> DIRECTIONS FOR THIS TASK
Please print the whole of the listing that follows exactly.

> DATA EXTRACTS
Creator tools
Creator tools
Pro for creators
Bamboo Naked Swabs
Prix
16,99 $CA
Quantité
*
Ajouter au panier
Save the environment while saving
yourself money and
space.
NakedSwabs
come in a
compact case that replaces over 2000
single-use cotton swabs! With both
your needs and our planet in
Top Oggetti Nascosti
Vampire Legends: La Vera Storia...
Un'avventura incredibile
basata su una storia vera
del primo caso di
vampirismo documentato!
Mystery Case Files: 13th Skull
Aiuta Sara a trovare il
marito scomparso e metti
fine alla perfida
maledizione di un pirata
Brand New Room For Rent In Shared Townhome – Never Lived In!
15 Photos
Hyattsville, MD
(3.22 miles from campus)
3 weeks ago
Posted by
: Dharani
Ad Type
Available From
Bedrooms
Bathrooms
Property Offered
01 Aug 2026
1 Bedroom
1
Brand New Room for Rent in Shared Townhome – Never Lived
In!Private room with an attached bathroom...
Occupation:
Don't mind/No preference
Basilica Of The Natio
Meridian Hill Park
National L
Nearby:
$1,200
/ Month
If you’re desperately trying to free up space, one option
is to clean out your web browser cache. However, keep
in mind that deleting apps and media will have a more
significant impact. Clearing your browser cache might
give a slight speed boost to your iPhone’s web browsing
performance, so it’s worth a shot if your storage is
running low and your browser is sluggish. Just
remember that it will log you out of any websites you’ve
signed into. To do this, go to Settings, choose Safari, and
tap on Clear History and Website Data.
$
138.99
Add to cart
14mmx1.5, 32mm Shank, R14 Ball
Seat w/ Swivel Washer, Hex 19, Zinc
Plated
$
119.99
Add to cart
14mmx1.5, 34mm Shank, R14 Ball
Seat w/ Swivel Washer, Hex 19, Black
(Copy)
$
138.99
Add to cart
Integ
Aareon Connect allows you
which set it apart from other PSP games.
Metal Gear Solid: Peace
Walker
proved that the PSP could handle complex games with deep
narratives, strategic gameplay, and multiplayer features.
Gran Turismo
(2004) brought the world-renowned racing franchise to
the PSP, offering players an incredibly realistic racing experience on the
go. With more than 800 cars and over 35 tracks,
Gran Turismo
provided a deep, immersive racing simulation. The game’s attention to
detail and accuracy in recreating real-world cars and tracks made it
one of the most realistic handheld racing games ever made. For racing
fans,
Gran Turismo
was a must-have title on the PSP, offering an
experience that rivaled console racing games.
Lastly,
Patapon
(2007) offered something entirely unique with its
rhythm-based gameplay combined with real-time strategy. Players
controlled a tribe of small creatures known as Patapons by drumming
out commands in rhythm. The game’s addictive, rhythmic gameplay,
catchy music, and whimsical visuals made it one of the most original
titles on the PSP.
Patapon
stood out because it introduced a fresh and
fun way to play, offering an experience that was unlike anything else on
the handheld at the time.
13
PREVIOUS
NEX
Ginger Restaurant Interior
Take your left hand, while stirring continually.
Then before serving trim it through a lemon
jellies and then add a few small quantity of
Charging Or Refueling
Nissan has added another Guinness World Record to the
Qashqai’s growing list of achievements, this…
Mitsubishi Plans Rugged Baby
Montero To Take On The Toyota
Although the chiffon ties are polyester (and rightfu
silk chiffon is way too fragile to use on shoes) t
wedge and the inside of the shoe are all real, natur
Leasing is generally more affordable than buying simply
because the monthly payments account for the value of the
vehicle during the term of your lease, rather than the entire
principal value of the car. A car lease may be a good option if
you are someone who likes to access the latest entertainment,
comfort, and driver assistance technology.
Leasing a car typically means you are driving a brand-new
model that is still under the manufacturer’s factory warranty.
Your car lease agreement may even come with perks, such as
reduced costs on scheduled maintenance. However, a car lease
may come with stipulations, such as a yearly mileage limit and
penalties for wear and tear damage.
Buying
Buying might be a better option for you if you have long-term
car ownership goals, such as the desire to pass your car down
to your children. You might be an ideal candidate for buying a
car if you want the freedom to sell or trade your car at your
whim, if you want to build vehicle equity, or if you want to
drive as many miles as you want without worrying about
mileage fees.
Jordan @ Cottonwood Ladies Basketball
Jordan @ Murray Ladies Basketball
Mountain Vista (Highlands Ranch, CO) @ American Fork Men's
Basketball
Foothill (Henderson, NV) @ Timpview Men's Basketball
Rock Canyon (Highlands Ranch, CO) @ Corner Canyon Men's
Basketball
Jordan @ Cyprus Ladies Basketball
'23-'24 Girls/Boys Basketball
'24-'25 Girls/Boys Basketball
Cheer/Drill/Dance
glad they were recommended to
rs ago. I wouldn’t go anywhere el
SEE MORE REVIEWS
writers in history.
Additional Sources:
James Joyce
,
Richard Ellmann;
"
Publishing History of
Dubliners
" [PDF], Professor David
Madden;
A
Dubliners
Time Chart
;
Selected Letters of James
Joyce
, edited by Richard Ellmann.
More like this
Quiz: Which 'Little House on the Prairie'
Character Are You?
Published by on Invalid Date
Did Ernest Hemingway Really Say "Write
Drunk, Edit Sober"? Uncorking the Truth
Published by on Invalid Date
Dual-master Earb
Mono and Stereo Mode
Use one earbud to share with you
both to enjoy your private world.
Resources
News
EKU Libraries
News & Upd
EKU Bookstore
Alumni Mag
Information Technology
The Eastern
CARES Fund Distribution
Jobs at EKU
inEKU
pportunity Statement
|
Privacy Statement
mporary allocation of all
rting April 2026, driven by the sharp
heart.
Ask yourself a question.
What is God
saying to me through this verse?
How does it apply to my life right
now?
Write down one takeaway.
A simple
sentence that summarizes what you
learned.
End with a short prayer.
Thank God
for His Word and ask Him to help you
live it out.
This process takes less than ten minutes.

> ANSWER FOR THIS EXERCISE
Creator tools
Creator tools
Pro for creators
Bamboo Naked Swabs
Prix
16,99 $CA
Quantité
*
Ajouter au panier
Save the environment while saving
yourself money and
space.
NakedSwabs
come in a
compact case that replaces over 2000
single-use cotton swabs! With both
your needs and our planet in
Top Oggetti Nascosti
Vampire Legends: La Vera Storia...
Un'avventura incredibile
basata su una storia vera
del primo caso di
vampirismo documentato!
Mystery Case Files: 13th Skull
Aiuta Sara a trovare il
marito scomparso e metti
fine alla perfida
maledizione di un pirata
Brand New Room For Rent In Shared Townhome – Never Lived In!
15 Photos
Hyattsville, MD
(3.22 miles from campus)
3 weeks ago
Posted by
: Dharani
Ad Type
Available From
Bedrooms
Bathrooms
Property Offered
01 Aug 2026
1 Bedroom
1
Brand New Room for Rent in Shared Townhome – Never Lived
In!Private room with an attached bathroom...
Occupation:
Don't mind/No preference
Basilica Of The Natio
Meridian Hill Park
National L
Nearby:
$1,200
/ Month
If you’re desperately trying to free up space, one option
is to clean out your web browser cache. However, keep
in mind that deleting apps and media will have a more
significant impact. Clearing your browser cache might
give a slight speed boost to your iPhone’s web browsing
performance, so it’s worth a shot if your storage is
running low and your browser is sluggish. Just
remember that it will log you out of any websites you’ve
signed into. To do this, go to Settings, choose Safari, and
tap on Clear History and Website Data.
$
138.99
Add to cart
14mmx1.5, 32mm Shank, R14 Ball
Seat w/ Swivel Washer, Hex 19, Zinc
Plated
$
119.99
Add to cart
14mmx1.5, 34mm Shank, R14 Ball
Seat w/ Swivel Washer, Hex 19, Black
(Copy)
$
138.99
Add to cart
Integ
Aareon Connect allows you
which set it apart from other PSP games.
Metal Gear Solid: Peace
Walker
proved that the PSP could handle complex games with deep
narratives, strategic gameplay, and multiplayer features.
Gran Turismo
(2004) brought the world-renowned racing franchise to
the PSP, offering players an incredibly realistic racing experience on the
go. With more than 800 cars and over 35 tracks,
Gran Turismo
provided a deep, immersive racing simulation. The game’s attention to
detail and accuracy in recreating real-world cars and tracks made it
one of the most realistic handheld racing games ever made. For racing
fans,
Gran Turismo
was a must-have title on the PSP, offering an
experience that rivaled console racing games.
Lastly,
Patapon
(2007) offered something entirely unique with its
rhythm-based gameplay combined with real-time strategy. Players
controlled a tribe of small creatures known as Patapons by drumming
out commands in rhythm. The game’s addictive, rhythmic gameplay,
catchy music, and whimsical visuals made it one of the most original
titles on the PSP.
Patapon
stood out because it introduced a fresh and
fun way to play, offering an experience that was unlike anything else on
the handheld at the time.
13
PREVIOUS
NEX
Ginger Restaurant Interior
Take your left hand, while stirring continually.
Then before serving trim it through a lemon
jellies and then add a few small quantity of
Charging Or Refueling
Nissan has added another Guinness World Record to the
Qashqai’s growing list of achievements, this…
Mitsubishi Plans Rugged Baby
Montero To Take On The Toyota
Although the chiffon ties are polyester (and rightfu
silk chiffon is way too fragile to use on shoes) t
wedge and the inside of the shoe are all real, natur
Leasing is generally more affordable than buying simply
because the monthly payments account for the value of the
vehicle during the term of your lease, rather than the entire
principal value of the car. A car lease may be a good option if
you are someone who likes to access the latest entertainment,
comfort, and driver assistance technology.
Leasing a car typically means you are driving a brand-new
model that is still under the manufacturer’s factory warranty.
Your car lease agreement may even come with perks, such as
reduced costs on scheduled maintenance. However, a car lease
may come with stipulations, such as a yearly mileage limit and
penalties for wear and tear damage.
Buying
Buying might be a better option for you if you have long-term
car ownership goals, such as the desire to pass your car down
to your children. You might be an ideal candidate for buying a
car if you want the freedom to sell or trade your car at your
whim, if you want to build vehicle equity, or if you want to
drive as many miles as you want without worrying about
mileage fees.
Jordan @ Cottonwood Ladies Basketball
Jordan @ Murray Ladies Basketball
Mountain Vista (Highlands Ranch, CO) @ American Fork Men's
Basketball
Foothill (Henderson, NV) @ Timpview Men's Basketball
Rock Canyon (Highlands Ranch, CO) @ Corner Canyon Men's
Basketball
Jordan @ Cyprus Ladies Basketball
'23-'24 Girls/Boys Basketball
'24-'25 Girls/Boys Basketball
Cheer/Drill/Dance
glad they were recommended to
rs ago. I wouldn’t go anywhere el
SEE MORE REVIEWS
writers in history.
Additional Sources:
James Joyce
,
Richard Ellmann;
"
Publishing History of
Dubliners
" [PDF], Professor David
Madden;
A
Dubliners
Time Chart
;
Selected Letters of James
Joyce
, edited by Richard Ellmann.
More like this
Quiz: Which 'Little House on the Prairie'
Character Are You?
Published by on Invalid Date
Did Ernest Hemingway Really Say "Write
Drunk, Edit Sober"? Uncorking the Truth
Published by on Invalid Date
Dual-master Earb
Mono and Stereo Mode
Use one earbud to share with you
both to enjoy your private world.
Resources
News
EKU Libraries
News & Upd
EKU Bookstore
Alumni Mag
Information Technology
The Eastern
CARES Fund Distribution
Jobs at EKU
inEKU
pportunity Statement
|
Privacy Statement
mporary allocation of all
rting April 2026, driven by the sharp
heart.
Ask yourself a question.
What is God
saying to me through this verse?
How does it apply to my life right
now?
Write down one takeaway.
A simple
sentence that summarizes what you
learned.
End with a short prayer.
Thank God
for His Word and ask Him to help you
live it out.
This process takes less than ten minutes.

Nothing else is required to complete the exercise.